Pitt-Jolie thriller a summer sizzler
Sexual chemistry abounds in 'Mr. & Mrs. Smith'
By BRUCE KIRKLAND - Toronto Sun


PLOT: A suburban couple played by Jolie and Pitt hide their true identities from one another and live the lie, dooming the marriage. They're both spy assassins and soon the truth will endanger them both.

If Angelina Jolie and Brad Pitt did not sleep together during the filming of their sensuous spy movie, Mr. & Mrs. Smith, they should have. These two just sizzle together on screen.

The Jolie-Pitt combo reminds us what movie star sexual chemistry is all about. They both look beautiful, their interaction is incendiary and you feel the heat radiating off the screen. Spontaneous combustion is a constant threat, even though there is barely any skin flashed. Jolie's left nipple is seen for a nano-second. Everything else is created by innuendo, provocative poses, suggestive dialogue.

Personally, I don't give a toss what these two are up to in their private lives in terms of sexual shenanigans. But director Doug Liman, who successfully paired Matt Damon with sultry German star Franka Potente in The Bourne Identity, struck gold when Jolie teamed up with Pitt for his new flick.

Each is a spy-assassin working for an anonymous agency that is off the government radar screen. Neither has ever let the other know of his or her true identity. As a result, their five- or six-year marriage (an inside joke), is on the rocks, a victim of lies. They resort to a marriage counsellor or shrink in the opening scene (which serves as a way to introduce a flashback to how they first met in Bogota). Inevitably, their career trajectories will soon cross. A deadly crisis is coming.

It should be said that sex appeal is not the only appealing factor in Mr. & Mrs. Smith. Despite the dull title slapped on this flick, the movie is an absolute blast. It is a summer popcorn flick that snaps, crackles and pops with energy.

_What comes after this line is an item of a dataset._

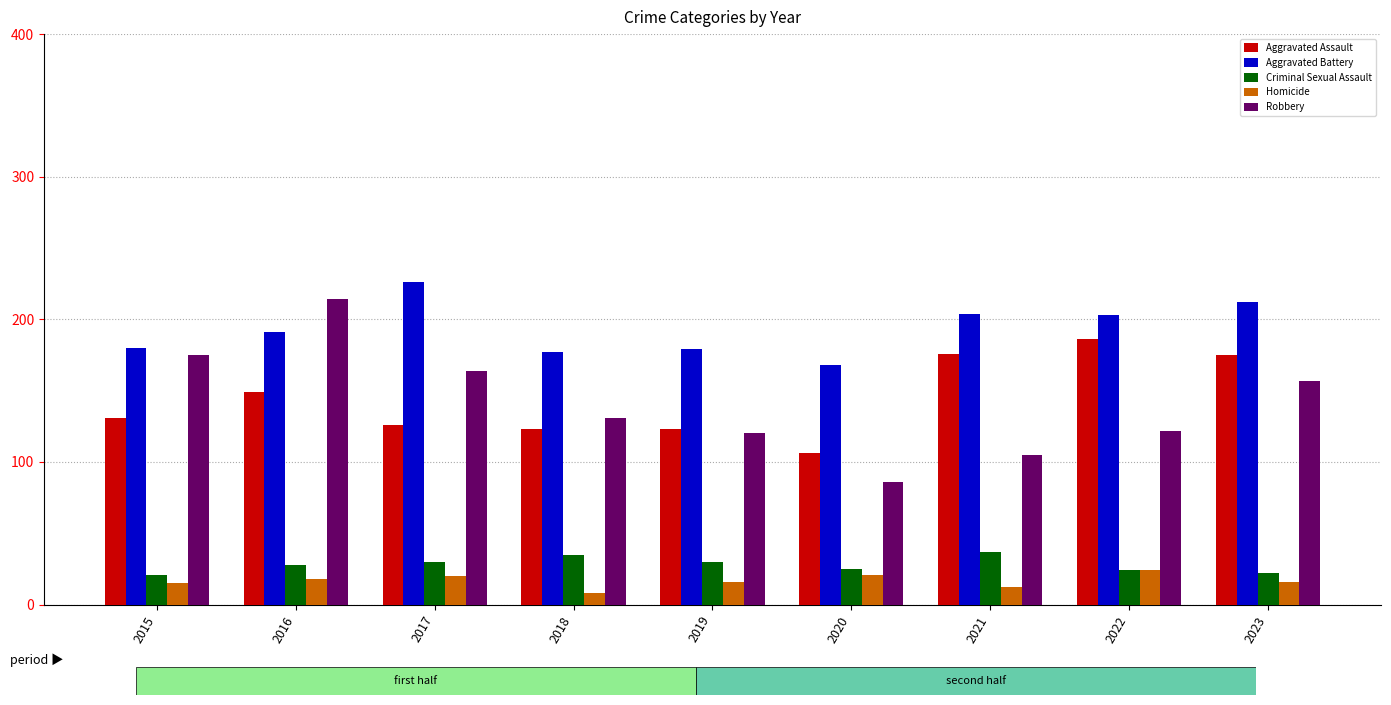

The Robbery series shows 214 at 2016. True or false?

True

Just don't go if you abhor violence. Liman packs the frame with wall-to-wall mayhem. There is a staggering body count by the end as mobs of anonymous spies and assorted baddies are gunned down, stabbed, crushed, garrotted and otherwise dispatched with barely a death rattle to remind us of their humanity. It is all done in a briskly paced, hyper-surreal way, as Robert Rodriguez would do in one of his action pictures.

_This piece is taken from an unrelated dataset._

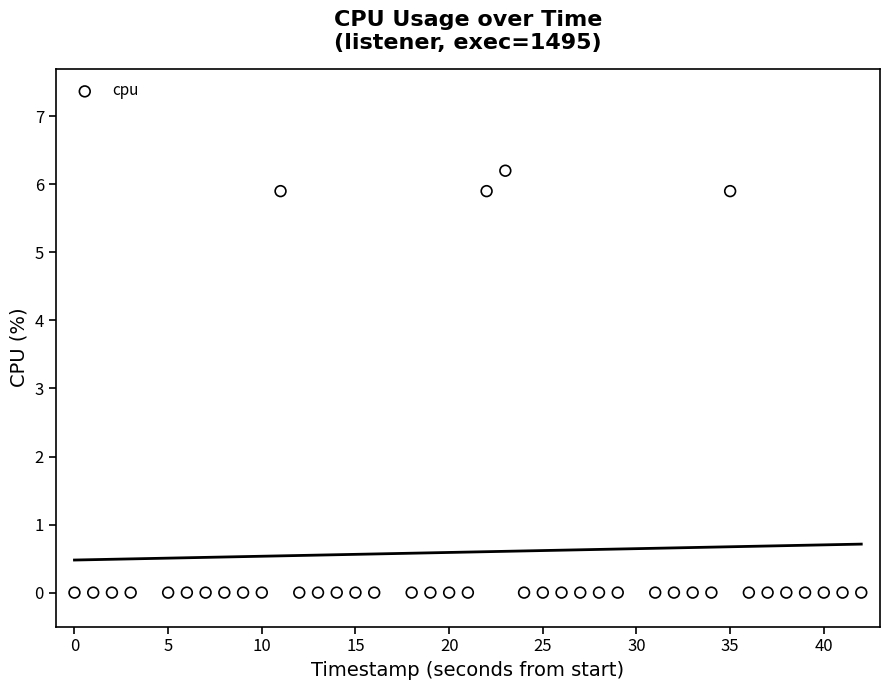

What is the range of X values (max minus min)?

42.0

And the settings, from Italy to the Brooklyn Bridge and from Manhattan to the desolate Johnson Valley in California, have a burnished beauty that is as gorgeous as Jolie and Pitt.

Critically, the only blood shed is splattered on the two stars. In one sequence, the movie even gives the old "sex & violence" approach to entertainment a bizarre new twist.

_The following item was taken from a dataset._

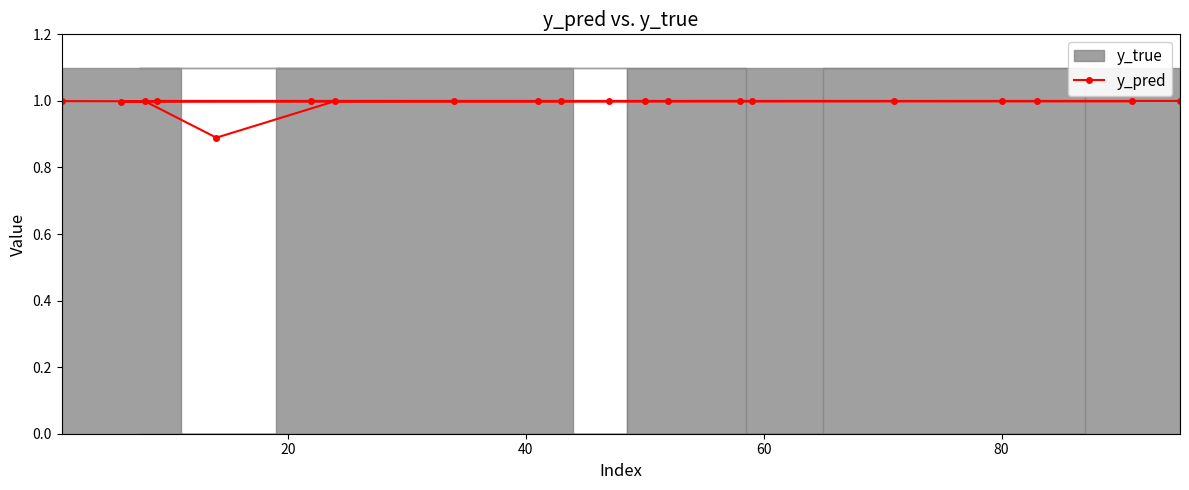

What is the minimum value for y_pred?

0.9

So, if that sort of thing distresses you, take the kids to a family comedy such as Madagascar. But, if you do like that sort of thing, this is an example of just how good it can get.

As written by Simon Kinberg and directed so smoothly by Liman, Mr. & Mrs. Smith is an absurd action plot taken to such extremes that it merely serves the romantic and comic themes.

Both Jolie and Pitt toss their lines off with casual aplomb, as if their butts and even their lives were not on the line.

Others, especially Vince Vaughn as Pitt's sidekick, and Angela Bassett, Kerry Washington, Adam Brody and even screenwriter Kinberg as an investment banker, are the perfect foils that bring out the best in the banter between the two stars.

As a result, the movie really is funny: Funny-sly, funny-clever and funny-cool.